I was five years old when the original Star Wars was released in theaters. I don’t remember seeing any trailers for the movie. I just remember my parents taking me to the drive-in to see the movie. That’s right: the first time I saw Star Wars was at the drive-in.
When The Phantom Menace came out in 1999, I remember seeing the trailer for the movie and feeling more excited about a movie than I had ever remembered feeling before. I watched the trailer over and over again, and I remember I was almost out of my head on the evening that I went to go an see the movie.
I’m afraid I can’t say the same thing about Star Wars Episode VII: The Force Awakens. I watched the trailer over the weekend, expecting to be filled with the same excitement I had when I first saw the Episode 1 trailer. I was disappointed. The trailer didn’t move me at all.

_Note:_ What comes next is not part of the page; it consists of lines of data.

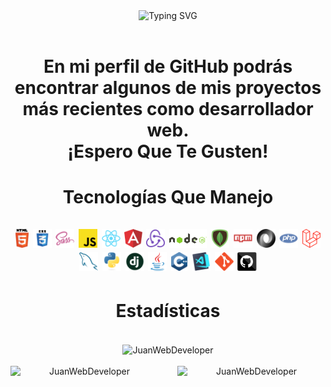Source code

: <div align="center">
	<img
	  src="https://readme-typing-svg.demolab.com?font=Cascadia+Code&weight=500&size=28&duration=4500&pause=1000&color=61DAFB&background=20232A&center=true&vCenter=true&width=800&height=80&lines=%C2%A1Hola!;%C2%A1Bienvenid%40+a+mi+perfil+de+GitHub!;%C2%A1Me+alegro+de+que+est%C3%A9s+aqu%C3%AD!"
	  alt="Typing SVG"
	/>
</div>

<br />
<h1 align="center">
  En mi perfil de GitHub podrás encontrar algunos de mis proyectos más recientes como desarrollador web.
  <br />
  ¡Espero Que Te Gusten!
<h1>

<h1 align="center">
  Tecnologías Que Manejo
  <div>
    <br />
    <img title="HTML5" height="30" src="https://github.com/JuanWebDeveloper/JuanWebDeveloper/blob/master/images/html5.svg" />
    <img title="CSS" height="30" src="https://github.com/JuanWebDeveloper/JuanWebDeveloper/blob/master/images/css.svg" />
    <img title="SASS" height="30" src="https://github.com/JuanWebDeveloper/JuanWebDeveloper/blob/master/images/sass.svg" />
    <img title="JavaScript" height="30" src="https://github.com/JuanWebDeveloper/JuanWebDeveloper/blob/master/images/javascript.svg" />
    <img title="React" height="30" src="https://github.com/JuanWebDeveloper/JuanWebDeveloper/blob/master/images/react-original.svg" />
    <img title="Angular" height="30" src="https://github.com/JuanWebDeveloper/JuanWebDeveloper/blob/master/images/angularjs.png" />
    <img title="Redux" height="30" src="https://github.com/JuanWebDeveloper/JuanWebDeveloper/blob/master/images/redux.svg" />
    <img title="NodeJS" height="30" src="https://github.com/JuanWebDeveloper/JuanWebDeveloper/blob/master/images/nodejs.png" />
    <img title="MongoDB" height="30" src="https://github.com/JuanWebDeveloper/JuanWebDeveloper/blob/master/images/mongo.png" />
    <img title="npm" height="30" src="https://github.com/JuanWebDeveloper/JuanWebDeveloper/blob/master/images/npm.svg" />
    <img title="JSON" height="30" src="https://github.com/JuanWebDeveloper/JuanWebDeveloper/blob/master/images/json.svg" />
    <img title="PHP" height="30" src="https://github.com/JuanWebDeveloper/JuanWebDeveloper/blob/master/images/php.svg" />
    <img title="Laravel" height="30" src="https://github.com/JuanWebDeveloper/JuanWebDeveloper/blob/master/images/laravel.png" />
    <img title="MySQL" height="30" src="https://github.com/JuanWebDeveloper/JuanWebDeveloper/blob/master/images/mysql.svg" />
    <img title="Python" height="30" src="https://github.com/JuanWebDeveloper/JuanWebDeveloper/blob/master/images/python-original.svg" />
    <img title="Django" height="30" src="https://github.com/JuanWebDeveloper/JuanWebDeveloper/blob/master/images/django.png" />
    <img title="Java" height="30" src="https://github.com/JuanWebDeveloper/JuanWebDeveloper/blob/master/images/java-original.svg" />
    <img title="C++" height="30" src="https://github.com/JuanWebDeveloper/JuanWebDeveloper/blob/master/images/cpp.svg" />
    <img title="Visual Studio Code" height="30" src="https://github.com/JuanWebDeveloper/JuanWebDeveloper/blob/master/images/vscode.png" />
    <img title="Git" height="30" src="https://github.com/JuanWebDeveloper/JuanWebDeveloper/blob/master/images/git-original.svg" />
    <img title="GitHub" height="30" src="https://github.com/JuanWebDeveloper/JuanWebDeveloper/blob/master/images/github.svg" />
  </div>	
</h1>

<div align="center">
  <h1 align="center">Estadísticas</h1>
  
  <br />
  <div align="center">
    <img align="center" width="40%" src="https://github-readme-stats.vercel.app/api/top-langs/?username=JuanWebDeveloper&layout=compact&theme=react&border_radius=10&locale=es&langs_count=8" alt="JuanWebDeveloper" />
  </div>

  <br />
  <img align="left" width="47%" src="https://streak-stats.demolab.com?user=JuanWebDeveloper&theme=react&border_radius=10&locale=es&date_format=M%20j%5B%2C%20Y%5D&mode=weekly" alt="JuanWebDeveloper" />
  <img align="right" width="47%" src="https://github-readme-stats.vercel.app/api?username=JuanWebDeveloper&show_icons=true&theme=react&border_radius=10&locale=es" alt="JuanWebDeveloper" />
</div>



<!--
**JuanWebDeveloper/JuanWebDeveloper** is a ✨ _special_ ✨ repository because its `README.md` (this file) appears on your GitHub profile.

Here are some ideas to get you started:

- 🔭 I’m currently working on ...
- 🌱 I’m currently learning ...
- 👯 I’m looking to collaborate on ...
- 🤔 I’m looking for help with ...
- 💬 Ask me about ...
- 📫 How to reach me: ...
- 😄 Pronouns: ...
- ⚡ Fun fact: ...
  -->
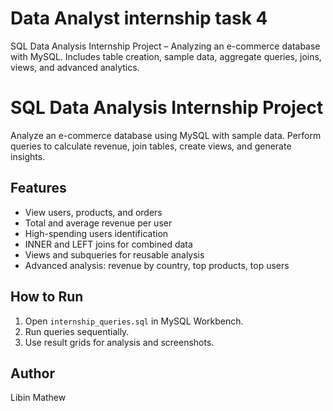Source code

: # Data Analyst internship task 4
SQL Data Analysis Internship Project – Analyzing an e-commerce database with MySQL. Includes table creation, sample data, aggregate queries, joins, views, and advanced analytics.
# SQL Data Analysis Internship Project

Analyze an e-commerce database using MySQL with sample data. Perform queries to calculate revenue, join tables, create views, and generate insights.

## Features
- View users, products, and orders  
- Total and average revenue per user  
- High-spending users identification  
- INNER and LEFT joins for combined data  
- Views and subqueries for reusable analysis  
- Advanced analysis: revenue by country, top products, top users  

## How to Run
1. Open `internship_queries.sql` in MySQL Workbench.  
2. Run queries sequentially.  
3. Use result grids for analysis and screenshots.

## Author
Libin Mathew
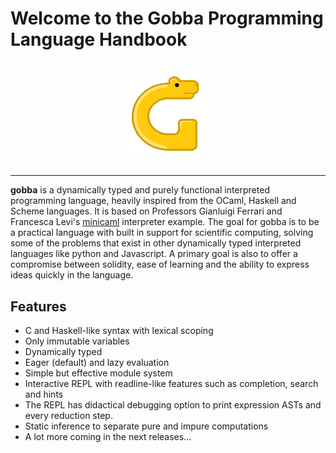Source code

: # Welcome to the Gobba Programming Language Handbook

# <p align="center"><img alt="gobba" src="gobba.png" width = 25% /></p>

---


**gobba** is a dynamically typed and purely functional interpreted programming
language, heavily inspired from the OCaml, Haskell and Scheme languages. It is
based on Professors Gianluigi Ferrari and Francesca Levi's
[minicaml](http://pages.di.unipi.it/levi/codice-18/evalFunEnvFull.ml)
interpreter example. The goal for gobba is to be a practical language with built
in support for scientific computing, solving some of the problems that exist in
other dynamically typed interpreted languages like python and Javascript.  A
primary goal is also to offer a compromise between solidity, ease of learning
and the ability to express ideas quickly in the language.

## Features
* C and Haskell-like syntax with lexical scoping
* Only immutable variables
* Dynamically typed
* Eager (default) and lazy evaluation
* Simple but effective module system
* Interactive REPL with readline-like features such as completion, search and hints
* The REPL has didactical debugging option to print expression ASTs and every reduction step.
* Static inference to separate pure and impure computations
* A lot more coming in the next releases...
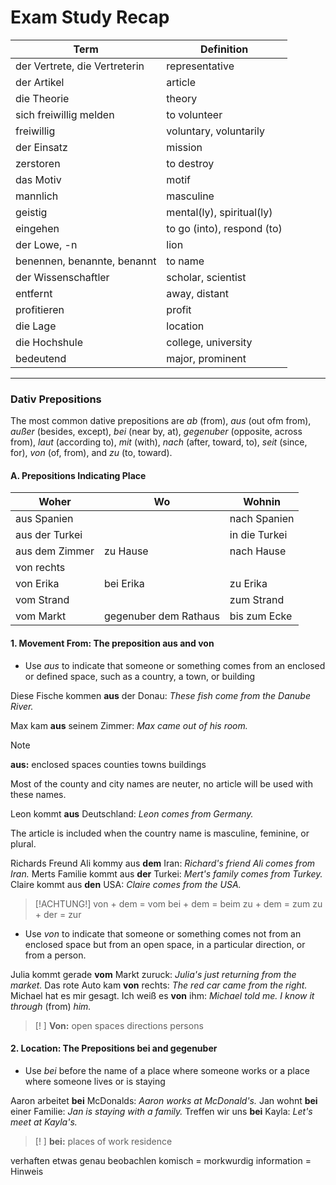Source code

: # Exam Study Recap


| Term                          | Definition                 |
| ----------------------------- | -------------------------- |
| der Vertrete, die Vertreterin | representative             |
| der Artikel                   | article                    |
| die Theorie                   | theory                     |
| sich freiwillig melden        | to volunteer               |
| freiwillig                    | voluntary, voluntarily     |
| der Einsatz                   | mission                    |
| zerstoren                     | to destroy                 |
| das Motiv                     | motif                      |
| mannlich                      | masculine                  |
| geistig                       | mental(ly), spiritual(ly)  |
| eingehen                      | to go (into), respond (to) |
| der Lowe, -n                  | lion                       |
| benennen, benannte, benannt   | to name                    |
| der Wissenschaftler           | scholar, scientist         |
| entfernt                      | away, distant              |
| profitieren                   | profit                     |
| die Lage                      | location                   |
| die Hochshule                 | college, university        |
| bedeutend                     | major, prominent           |

****
### Dativ Prepositions

The most common dative prepositions are _ab_ (from), _aus_ (out ofm from), _außer_ (besides, except), _bei_ (near by, at), _gegenuber_ (opposite, across from), _laut_ (according to), _mit_ (with), _nach_ (after, toward, to), _seit_ (since, for), _von_ (of, from), and _zu_ (to, toward). 

#### A. Prepositions Indicating Place


| Woher          | Wo                    | Wohnin        |
| -------------- | --------------------- | ------------- |
| aus Spanien    |                       | nach Spanien  |
| aus der Turkei |                       | in die Turkei |
| aus dem Zimmer | zu Hause              | nach Hause    |
| von rechts     |                       |               |
| von Erika      | bei Erika             | zu Erika      |
| vom Strand     |                       | zum Strand    |
| vom Markt      | gegenuber dem Rathaus | bis zum Ecke  |

#### 1. __Movement From__: The preposition aus and von

- Use _aus_ to indicate that someone or something comes from an enclosed or defined space, such as a country, a town, or building

Diese Fische kommen __aus__ der Donau: <i>These fish come from the Danube River.</i>

Max kam __aus__ seinem Zimmer: _Max came out of his room._

> [!NOTE]
> __aus:__
> enclosed spaces
> counties
> towns
> buildings	

Most of the county and city names are neuter, no article will be used with these names. 

Leon kommt __aus__ Deutschland: _Leon comes from Germany._

The article is included when the country name is masculine, feminine, or plural.

Richards Freund Ali kommy aus __dem__ Iran: _Richard's friend Ali comes from Iran._ 
Merts Familie kommt aus __der__ Turkei: _Mert's family comes from Turkey._
Claire kommt aus __den__ USA: _Claire comes from the USA._

> [!ACHTUNG!]
> von + dem = vom
> bei + dem = beim
> zu + dem = zum
> zu + der = zur

- Use _von_ to indicate that someone or something comes not from an enclosed space but from an open space, in a particular direction, or from a person.

Julia kommt gerade __vom__ Markt zuruck: _Julia's just returning from the market._ 
Das rote Auto kam __von__ rechts: _The red car came from the right._
Michael hat es mir gesagt. Ich weiß es __von__ ihm: _Michael told me. I know it through_ (from) _him._

> [! ]
> __Von:__
> open spaces
> directions
> persons

#### 2. __Location__: The Prepositions bei and gegenuber

- Use _bei_ before the name of a place where someone works or a place where someone lives or is staying

Aaron arbeitet __bei__ McDonalds: _Aaron works at McDonald's._
Jan wohnt __bei__ einer Familie: _Jan is staying with a family._
Treffen wir uns __bei__ Kayla: _Let's meet at Kayla's._

> [! ]
> __bei:__
> places of work
> residence


verhaften
etwas genau beobachlen
komisch = morkwurdig
information = Hinweis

This probably has much more to do with me than it does any problem with the trailer or the movie. I’ve just moved beyond Star Wars. There are far too many series out there today and far too few one-out movies–or books for that matter. I understand this, of course. The economics of it is clear. If a movie is successful, why risk something else, when you have a built in audience for a sequel. Still, I am tired of sequels and remakes, just as I am tired of television dramas that are serials rather than series. I’ve even grown tired of book series. I’m sure there are lots of people awaiting George R. R. Martin’s Winds of Winter, but I burned out after A Dance with Dragons.
Let’s face it: judging a movie by its trailer is like judging a book by its cover. But it is all I have to go on so far, and so far, I saw nothing new in the story, nothing to make me say, “Ah, now that looks interesting.” Everything I saw in the trailer is simply recycled from earlier movies: the settings, the characters, the problem (“the dark side, and the light”), the weapons (we saw a double light saber in Episode 1, so a triple light saber is the next logical step). And, of course, the music.
Having been at that critical impressionable age of 5 years old when Star Wars first came out, there was no way to avoid being a fan of the movie. Yet even at five, I never remember wondering what happened to all of the characters after the Death Star was destroyed. Nor did I wonder about them in the time before the story takes place. Still, a part of me hoped for something spectacular in the trailer, and I was a little saddened that I didn’t find it there. I hope that others do.